TASK STATEMENT: The lines to print are the one containing "に行きたくない もうしんでしまいたい」って言ってしまいました" and every line after it through the end of the entries below. Print them exactly and nothing else.

Records from a dataset

-- Opening Marker --

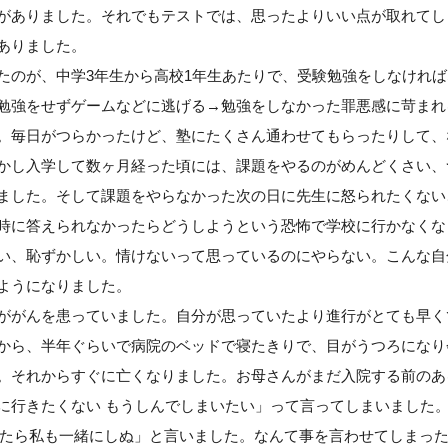
がありました。それでもテストでは、思ったよりいい点が取れてし
ありました。
たのが、中学3年生から高校1年生あたりで、受験勉強をしなけれ
勉強をせずゲームなどに逃げる→勉強をしなかった罪悪感に苛まれ
。毎日がつらかったけど、塾にたくさん通わせてもらったりして、
かし入学して数ヶ月経った頃には、課題をやるのがめんどくさい、
ました。そして課題をやらなかった次の日に先生に怒られたくない
時に答えられなかったらどうしようという恐怖で学校に行かなくな
い、恥ずかしい。情けないって思っているのにやらない。こんな自
ようになりました。
ががんを患っていました。自分が思っていたより進行がとても早く
から、半年ぐらいで病院のベッドで寝たきりで、目がうつろになり
。それからすぐに亡くなりました。お母さんがまだ入院する前のあ
に行きたくない もうしんでしまいたい」って言ってしまいました
ったら私も一緒にしぬ」と言いました。なんて事を言わせてしまっ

-- Closing Marker --

WRITTEN RESPONSE:
に行きたくない もうしんでしまいたい」って言ってしまいました
ったら私も一緒にしぬ」と言いました。なんて事を言わせてしまっ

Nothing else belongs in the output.